Toutefois comme lui sa vie n’est consacrée qu’à l’amour de l’art, mais aussi de la science et du progrès, auxquels les humains sont tellement insensibles. Aucune scène n’affiche de processus créatif au cours du film, mais la productivité de Adam est un fait souvent rebattu. Il n’est donc pas étonnant que cet ersatz de The Cure soit si amer envers le monde extérieur et surtout les « zombies », c’est-à-dire la race humaine. Car tout ce qu’il y a eu de beau et de grand en ce monde, somme toute : c’est leur œuvre ou celle de rares égaux. À l’exception de Ava la vampire écervelée, il n’y a qu’un seul autre confrère dans Only Lovers et Marlowe (John Hurt), ami et aîné d’Eve, était tout de même la main invisible derrière le pantin Shakeaspeare !
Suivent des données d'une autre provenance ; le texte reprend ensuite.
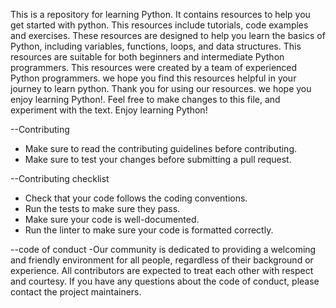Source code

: This is a repository for learning Python.
It contains resources to help you get started with python.
This resources include tutorials, code examples and exercises.
These resources are designed to help you learn the basics of Python, including variables, functions, loops, and data structures.
This resources are suitable for both beginners and intermediate Python programmers.
This resources were created by a team of experienced Python programmers.
we hope you find this resources helpful in your journey to learn python.
Thank you for using our resources. we hope you enjoy learning Python!.
Feel free to make changes to this file, and experiment with the text. 
Enjoy learning Python!

--Contributing
- Make sure to read the contributing guidelines before contributing.
- Make sure to test your changes before submitting a pull request.

--Contributing checklist
- Check that your code follows the coding conventions.
- Run the tests to make sure they pass.
- Make sure your code is well-documented.
- Run the linter to make sure your code is formatted correctly.

--code of conduct
-Our community is dedicated to providing a welcoming and friendly environment for all people, regardless of their background or experience. All contributors are expected to treat each other with respect and courtesy. If you have any questions about the code of conduct, please contact the project maintainers.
C’est formidable ; oui c’est formidable, malheureusement toutes les références sont basiques, voir, ô terrible ironie : vulgaires. Transposé au cinéma, c’est un peu comme si Spielberg et Cameron étaient les génies raffinés dont on entretiendrait les reliques à l’écart des masses populaires. Cet élément crucial ne fait que révéler la nature profonde de Only Lovers Left Alive, une fantaisie romantique exultant le "côté sombre" d’un sosie d’Indochine. Avec tous les caprices et la grandiloquence au rendez-vous, Jim Jarmusch peut tirer librement vers sa propre caricature. Et c’est très joli, pour peu qu’on se montre tolérant ; et si jamais une sensibilité existe pour ce genre d’univers, alors certainement Only Lovers Left Alive deviendra un film "culte".